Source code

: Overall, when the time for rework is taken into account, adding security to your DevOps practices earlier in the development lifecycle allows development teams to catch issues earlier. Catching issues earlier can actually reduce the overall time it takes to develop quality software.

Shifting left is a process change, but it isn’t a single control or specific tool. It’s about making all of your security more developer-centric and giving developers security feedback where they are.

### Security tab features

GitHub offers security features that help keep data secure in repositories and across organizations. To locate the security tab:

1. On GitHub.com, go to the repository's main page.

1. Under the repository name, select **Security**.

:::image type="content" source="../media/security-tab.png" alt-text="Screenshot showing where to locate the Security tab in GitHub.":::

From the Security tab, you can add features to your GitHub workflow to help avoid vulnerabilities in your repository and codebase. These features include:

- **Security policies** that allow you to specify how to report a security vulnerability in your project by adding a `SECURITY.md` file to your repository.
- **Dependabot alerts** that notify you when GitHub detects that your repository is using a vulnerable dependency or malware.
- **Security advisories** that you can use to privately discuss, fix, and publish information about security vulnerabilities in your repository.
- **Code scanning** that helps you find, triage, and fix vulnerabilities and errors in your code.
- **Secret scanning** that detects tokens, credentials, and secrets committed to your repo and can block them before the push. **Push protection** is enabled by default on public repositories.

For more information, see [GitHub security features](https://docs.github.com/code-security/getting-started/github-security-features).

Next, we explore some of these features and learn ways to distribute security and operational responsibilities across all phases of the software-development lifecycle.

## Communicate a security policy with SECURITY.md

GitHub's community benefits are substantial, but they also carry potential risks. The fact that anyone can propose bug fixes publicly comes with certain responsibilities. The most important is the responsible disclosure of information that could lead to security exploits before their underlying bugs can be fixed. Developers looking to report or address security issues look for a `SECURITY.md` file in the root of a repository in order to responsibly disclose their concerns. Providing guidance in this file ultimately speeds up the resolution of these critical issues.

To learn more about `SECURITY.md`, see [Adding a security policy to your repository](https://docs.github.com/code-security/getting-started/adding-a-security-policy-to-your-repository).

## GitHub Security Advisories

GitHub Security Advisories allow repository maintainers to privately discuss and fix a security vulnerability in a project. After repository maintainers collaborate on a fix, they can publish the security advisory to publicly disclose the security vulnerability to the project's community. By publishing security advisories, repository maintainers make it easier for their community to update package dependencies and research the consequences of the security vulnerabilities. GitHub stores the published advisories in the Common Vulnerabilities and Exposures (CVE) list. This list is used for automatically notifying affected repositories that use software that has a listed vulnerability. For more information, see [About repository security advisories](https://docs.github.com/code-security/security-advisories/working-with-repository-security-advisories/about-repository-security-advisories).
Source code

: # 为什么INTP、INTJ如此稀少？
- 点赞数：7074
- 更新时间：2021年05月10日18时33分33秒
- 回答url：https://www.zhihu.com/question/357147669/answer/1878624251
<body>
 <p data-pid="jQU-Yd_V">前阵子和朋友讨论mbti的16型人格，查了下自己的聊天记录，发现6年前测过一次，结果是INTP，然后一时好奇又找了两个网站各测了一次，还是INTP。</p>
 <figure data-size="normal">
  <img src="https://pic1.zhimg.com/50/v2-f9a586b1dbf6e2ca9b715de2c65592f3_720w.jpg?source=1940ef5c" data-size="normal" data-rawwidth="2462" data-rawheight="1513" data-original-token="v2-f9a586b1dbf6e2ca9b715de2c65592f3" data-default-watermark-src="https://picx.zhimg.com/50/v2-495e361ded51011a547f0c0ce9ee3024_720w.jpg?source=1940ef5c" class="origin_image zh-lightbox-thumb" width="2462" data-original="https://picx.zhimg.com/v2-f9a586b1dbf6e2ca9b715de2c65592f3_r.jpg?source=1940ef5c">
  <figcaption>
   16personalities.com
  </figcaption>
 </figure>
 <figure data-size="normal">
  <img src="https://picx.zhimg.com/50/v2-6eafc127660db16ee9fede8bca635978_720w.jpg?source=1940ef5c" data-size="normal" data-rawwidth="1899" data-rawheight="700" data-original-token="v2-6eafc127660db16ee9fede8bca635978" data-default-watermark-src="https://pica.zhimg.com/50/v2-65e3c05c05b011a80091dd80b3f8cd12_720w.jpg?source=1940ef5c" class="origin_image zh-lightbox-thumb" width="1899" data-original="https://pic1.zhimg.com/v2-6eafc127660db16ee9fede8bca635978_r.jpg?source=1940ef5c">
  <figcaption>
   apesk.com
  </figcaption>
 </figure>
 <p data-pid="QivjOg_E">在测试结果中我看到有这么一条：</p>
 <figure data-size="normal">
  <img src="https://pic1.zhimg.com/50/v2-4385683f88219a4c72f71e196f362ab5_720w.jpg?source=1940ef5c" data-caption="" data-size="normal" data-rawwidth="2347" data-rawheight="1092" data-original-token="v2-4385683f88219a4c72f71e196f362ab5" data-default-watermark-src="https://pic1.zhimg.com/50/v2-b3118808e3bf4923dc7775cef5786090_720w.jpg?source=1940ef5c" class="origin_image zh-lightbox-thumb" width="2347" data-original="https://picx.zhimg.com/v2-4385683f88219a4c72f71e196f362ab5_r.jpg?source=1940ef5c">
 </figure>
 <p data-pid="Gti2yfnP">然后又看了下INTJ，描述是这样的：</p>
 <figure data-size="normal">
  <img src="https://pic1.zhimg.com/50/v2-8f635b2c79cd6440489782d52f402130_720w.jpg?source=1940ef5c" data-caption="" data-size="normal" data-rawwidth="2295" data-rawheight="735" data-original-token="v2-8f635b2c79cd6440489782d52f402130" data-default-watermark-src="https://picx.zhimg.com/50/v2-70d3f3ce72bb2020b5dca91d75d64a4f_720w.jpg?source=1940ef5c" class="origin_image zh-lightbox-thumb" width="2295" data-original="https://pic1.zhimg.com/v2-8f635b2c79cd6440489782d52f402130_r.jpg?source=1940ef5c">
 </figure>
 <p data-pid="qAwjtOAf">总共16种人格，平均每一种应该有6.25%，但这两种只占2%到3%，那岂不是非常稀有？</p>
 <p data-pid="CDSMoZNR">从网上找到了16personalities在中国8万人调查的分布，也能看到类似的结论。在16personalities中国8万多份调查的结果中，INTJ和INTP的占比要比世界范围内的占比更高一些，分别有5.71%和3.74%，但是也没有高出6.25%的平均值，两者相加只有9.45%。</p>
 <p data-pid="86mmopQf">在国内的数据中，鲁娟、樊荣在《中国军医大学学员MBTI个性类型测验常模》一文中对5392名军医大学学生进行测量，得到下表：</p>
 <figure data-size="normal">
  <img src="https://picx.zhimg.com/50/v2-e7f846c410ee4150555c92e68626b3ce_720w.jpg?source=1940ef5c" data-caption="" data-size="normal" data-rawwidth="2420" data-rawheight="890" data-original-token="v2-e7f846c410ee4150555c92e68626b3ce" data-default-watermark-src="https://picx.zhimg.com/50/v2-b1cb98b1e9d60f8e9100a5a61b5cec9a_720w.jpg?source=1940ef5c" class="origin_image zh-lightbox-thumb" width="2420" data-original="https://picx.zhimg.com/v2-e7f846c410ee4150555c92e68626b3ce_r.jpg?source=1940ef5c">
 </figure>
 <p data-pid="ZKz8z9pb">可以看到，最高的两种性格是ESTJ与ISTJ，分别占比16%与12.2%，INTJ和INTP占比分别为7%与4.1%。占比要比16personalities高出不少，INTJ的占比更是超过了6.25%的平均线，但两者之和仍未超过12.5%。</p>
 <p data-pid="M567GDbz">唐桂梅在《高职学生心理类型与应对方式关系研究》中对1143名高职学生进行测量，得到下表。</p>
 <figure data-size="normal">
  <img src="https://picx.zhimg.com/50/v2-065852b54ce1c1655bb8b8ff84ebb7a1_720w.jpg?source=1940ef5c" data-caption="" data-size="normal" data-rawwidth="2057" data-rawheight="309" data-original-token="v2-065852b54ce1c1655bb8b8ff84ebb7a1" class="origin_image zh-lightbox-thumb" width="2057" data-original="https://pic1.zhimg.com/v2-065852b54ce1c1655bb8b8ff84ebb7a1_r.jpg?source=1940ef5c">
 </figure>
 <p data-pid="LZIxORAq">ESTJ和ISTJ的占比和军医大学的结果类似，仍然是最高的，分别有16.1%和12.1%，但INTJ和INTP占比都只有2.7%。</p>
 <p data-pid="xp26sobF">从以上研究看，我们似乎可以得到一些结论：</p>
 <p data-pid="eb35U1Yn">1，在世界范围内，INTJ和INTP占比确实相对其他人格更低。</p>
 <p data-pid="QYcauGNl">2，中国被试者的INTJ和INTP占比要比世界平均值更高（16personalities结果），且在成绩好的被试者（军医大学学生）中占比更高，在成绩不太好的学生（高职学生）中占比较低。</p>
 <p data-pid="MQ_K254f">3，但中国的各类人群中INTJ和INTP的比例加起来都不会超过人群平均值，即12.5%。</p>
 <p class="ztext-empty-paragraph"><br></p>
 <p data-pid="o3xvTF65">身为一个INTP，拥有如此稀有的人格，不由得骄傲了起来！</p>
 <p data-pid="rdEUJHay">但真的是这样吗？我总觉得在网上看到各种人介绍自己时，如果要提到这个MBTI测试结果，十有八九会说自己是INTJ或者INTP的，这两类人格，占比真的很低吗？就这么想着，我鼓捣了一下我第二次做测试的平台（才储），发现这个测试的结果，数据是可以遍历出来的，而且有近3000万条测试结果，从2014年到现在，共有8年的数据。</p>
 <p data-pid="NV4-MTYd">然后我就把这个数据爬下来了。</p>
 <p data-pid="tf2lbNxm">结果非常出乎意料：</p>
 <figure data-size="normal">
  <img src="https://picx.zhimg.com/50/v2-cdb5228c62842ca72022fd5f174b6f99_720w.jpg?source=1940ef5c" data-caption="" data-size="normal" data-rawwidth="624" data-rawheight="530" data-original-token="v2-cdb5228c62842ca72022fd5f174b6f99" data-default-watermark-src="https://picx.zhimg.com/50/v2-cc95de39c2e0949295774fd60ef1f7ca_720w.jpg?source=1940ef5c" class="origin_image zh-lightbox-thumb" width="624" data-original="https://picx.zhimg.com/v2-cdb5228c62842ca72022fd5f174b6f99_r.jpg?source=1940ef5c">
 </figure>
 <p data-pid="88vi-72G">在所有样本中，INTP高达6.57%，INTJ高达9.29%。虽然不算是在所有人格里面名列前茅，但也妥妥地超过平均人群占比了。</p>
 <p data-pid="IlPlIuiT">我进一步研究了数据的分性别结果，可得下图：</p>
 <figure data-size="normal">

----

Reproduce verbatim the stretch of lines from the one containing "### Security tab features" through the one containing "From the Security", including both of those lines.

### Security tab features

GitHub offers security features that help keep data secure in repositories and across organizations. To locate the security tab:

1. On GitHub.com, go to the repository's main page.

1. Under the repository name, select **Security**.

:::image type="content" source="../media/security-tab.png" alt-text="Screenshot showing where to locate the Security tab in GitHub.":::

From the Security tab, you can add features to your GitHub workflow to help avoid vulnerabilities in your repository and codebase. These features include:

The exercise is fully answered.